The following example uses the same record:

```cpp
as_record_iterator it;

as_record_iterator_init(&it, &rec);

while (as_record_iterator_has_next(&it)) {

    as_bin *bin        = as_record_iterator_next(&it);

    char *name         = as_bin_get_name(bin);

    as_val *value      = (as_val*)as_bin_get_value(bin);

    as_integer *ivalue = as_integer_fromval(value);

    if (ivalue) {

        printf("%s = %d\n", name, as_integer_get(ivalue));

    }

    else {

        printf("%s is not an integer?!\n", name);

    }

}
```

## Records and Read Commands

Read commands populate records with the data received from the server.

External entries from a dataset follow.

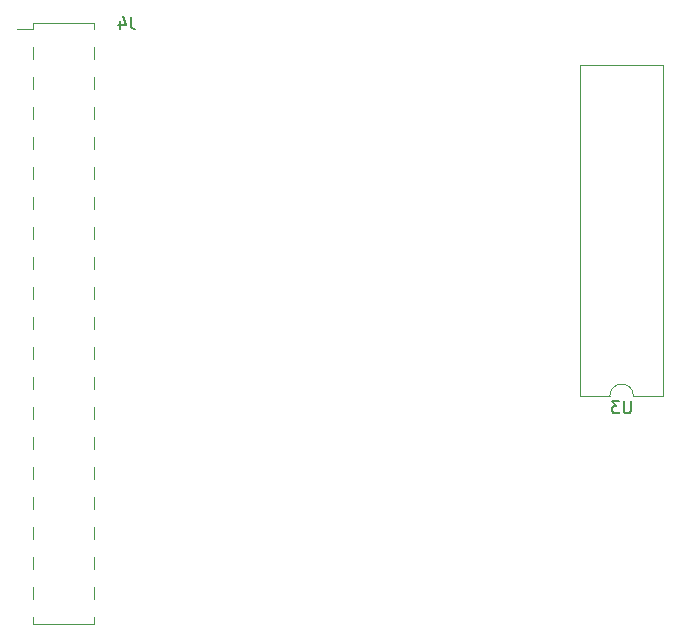
<source format=gbo>
G04 #@! TF.GenerationSoftware,KiCad,Pcbnew,5.1.5*
G04 #@! TF.CreationDate,2020-02-08T16:24:25+09:00*
G04 #@! TF.ProjectId,linearccd,6c696e65-6172-4636-9364-2e6b69636164,rev?*
G04 #@! TF.SameCoordinates,Original*
G04 #@! TF.FileFunction,Legend,Bot*
G04 #@! TF.FilePolarity,Positive*
%FSLAX46Y46*%
G04 Gerber Fmt 4.6, Leading zero omitted, Abs format (unit mm)*
G04 Created by KiCad (PCBNEW 5.1.5) date 2020-02-08 16:24:25*
%MOMM*%
%LPD*%
G04 APERTURE LIST*
%ADD10C,0.120000*%
%ADD11C,0.150000*%
G04 APERTURE END LIST*
D10*
X151114000Y-111566000D02*
G75*
G03X149114000Y-111566000I-1000000J0D01*
G01*
X149114000Y-111566000D02*
X146594000Y-111566000D01*
X146594000Y-111566000D02*
X146594000Y-83506000D01*
X146594000Y-83506000D02*
X153634000Y-83506000D01*
X153634000Y-83506000D02*
X153634000Y-111566000D01*
X153634000Y-111566000D02*
X151114000Y-111566000D01*
X105470000Y-79950000D02*
X100270000Y-79950000D01*
X100270000Y-79950000D02*
X100270000Y-80520000D01*
X100270000Y-82040000D02*
X100270000Y-83060000D01*
X100270000Y-84580000D02*
X100270000Y-85600000D01*
X100270000Y-87120000D02*
X100270000Y-88140000D01*
X100270000Y-89660000D02*
X100270000Y-90680000D01*
X100270000Y-92200000D02*
X100270000Y-93220000D01*
X100270000Y-94740000D02*
X100270000Y-95760000D01*
X100270000Y-97280000D02*
X100270000Y-98300000D01*
X100270000Y-99820000D02*
X100270000Y-100840000D01*
X100270000Y-102360000D02*
X100270000Y-103380000D01*
X100270000Y-104900000D02*
X100270000Y-105920000D01*
X100270000Y-107440000D02*
X100270000Y-108460000D01*
X100270000Y-109980000D02*
X100270000Y-111000000D01*
X100270000Y-112520000D02*
X100270000Y-113540000D01*
X100270000Y-115060000D02*
X100270000Y-116080000D01*
X100270000Y-117600000D02*
X100270000Y-118620000D01*
X100270000Y-120140000D02*
X100270000Y-121160000D01*
X100270000Y-122680000D02*
X100270000Y-123700000D01*
X100270000Y-125220000D02*
X100270000Y-126240000D01*
X100270000Y-127760000D02*
X100270000Y-128780000D01*
X100270000Y-130300000D02*
X100270000Y-130870000D01*
X105470000Y-130870000D02*
X100270000Y-130870000D01*
X105470000Y-79950000D02*
X105470000Y-80520000D01*
X105470000Y-82040000D02*
X105470000Y-83060000D01*
X105470000Y-84580000D02*
X105470000Y-85600000D01*
X105470000Y-87120000D02*
X105470000Y-88140000D01*
X105470000Y-89660000D02*
X105470000Y-90680000D01*
X105470000Y-92200000D02*
X105470000Y-93220000D01*
X105470000Y-94740000D02*
X105470000Y-95760000D01*
X105470000Y-97280000D02*
X105470000Y-98300000D01*
X105470000Y-99820000D02*
X105470000Y-100840000D01*
X105470000Y-102360000D02*
X105470000Y-103380000D01*
X105470000Y-104900000D02*
X105470000Y-105920000D01*
X105470000Y-107440000D02*
X105470000Y-108460000D01*
X105470000Y-109980000D02*
X105470000Y-111000000D01*
X105470000Y-112520000D02*
X105470000Y-113540000D01*
X105470000Y-115060000D02*
X105470000Y-116080000D01*
X105470000Y-117600000D02*
X105470000Y-118620000D01*
X105470000Y-120140000D02*
X105470000Y-121160000D01*
X105470000Y-122680000D02*
X105470000Y-123700000D01*
X105470000Y-125220000D02*
X105470000Y-126240000D01*
X105470000Y-127760000D02*
X105470000Y-128780000D01*
X105470000Y-130300000D02*
X105470000Y-130870000D01*
X100270000Y-80520000D02*
X98910000Y-80520000D01*
D11*
X150875904Y-112018380D02*
X150875904Y-112827904D01*
X150828285Y-112923142D01*
X150780666Y-112970761D01*
X150685428Y-113018380D01*
X150494952Y-113018380D01*
X150399714Y-112970761D01*
X150352095Y-112923142D01*
X150304476Y-112827904D01*
X150304476Y-112018380D01*
X149923523Y-112018380D02*
X149304476Y-112018380D01*
X149637809Y-112399333D01*
X149494952Y-112399333D01*
X149399714Y-112446952D01*
X149352095Y-112494571D01*
X149304476Y-112589809D01*
X149304476Y-112827904D01*
X149352095Y-112923142D01*
X149399714Y-112970761D01*
X149494952Y-113018380D01*
X149780666Y-113018380D01*
X149875904Y-112970761D01*
X149923523Y-112923142D01*
X108537333Y-79462380D02*
X108537333Y-80176666D01*
X108584952Y-80319523D01*
X108680190Y-80414761D01*
X108823047Y-80462380D01*
X108918285Y-80462380D01*
X107632571Y-79795714D02*
X107632571Y-80462380D01*
X107870666Y-79414761D02*
X108108761Y-80129047D01*
X107489714Y-80129047D01*
M02*

</source>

These functions read records from the server:

-   `aerospike_key_get()` — Reads all the bins of a record. See Reading Records.
-   `aerospike_key_select()` — Reads the specified bins of a record. See Reading Records.
-   `aerospike_key_operate()` — Performs one or more operations on a record. These can include read operations on specific bins. See Record Operations.

Each operation accepts a record argument (an `as_record`), which is then populated with the data from the server.

The following sections explain how a record is populated by read commands.

### NULL Records

If the record argument is a NULL pointer, then the read command allocates a record on the heap and initializes it with enough bins to hold all the bins returned from the server.

```cpp
as_record *rec = NULL;

aerospike_key_get(&as, &err, NULL, &key, &rec)

as_record_destroy(rec);
```

::: note
Always use `as_record_destroy()` to release the record and related resources when they are no longer required.
:::

### Initialized Records

You can use an initialized record as the argument to a read command. If the record was initialized with bins (more than zero), then a read command attempts to fill as many available bins of the record as possible.

For example, a record was initialized with 10 bins:

-   If the server returns 3 bins, then only 3 of the record’s bins can be populated.
-   If the server returned 20 bins, then the first 10 bins read are added to the record.
-   If the record only has 5 of its 10 bins available when passed to the read command, only 5 bins can be filled from the server.
-   If the record was initialized without bins, the read command attempts to allocate enough bins on the heap to store all bins retrieved from the server.

The following functions initialize a record either on the stack or on the heap:

-   `as_record_inita()` — Initialize a record and its bins on the stack.
-   `as_record_init()` — Initialize a stack-allocated record, but allocate the bins on the heap.
-   `as_record_new()` — Allocate and initialize a record and its bins on the heap.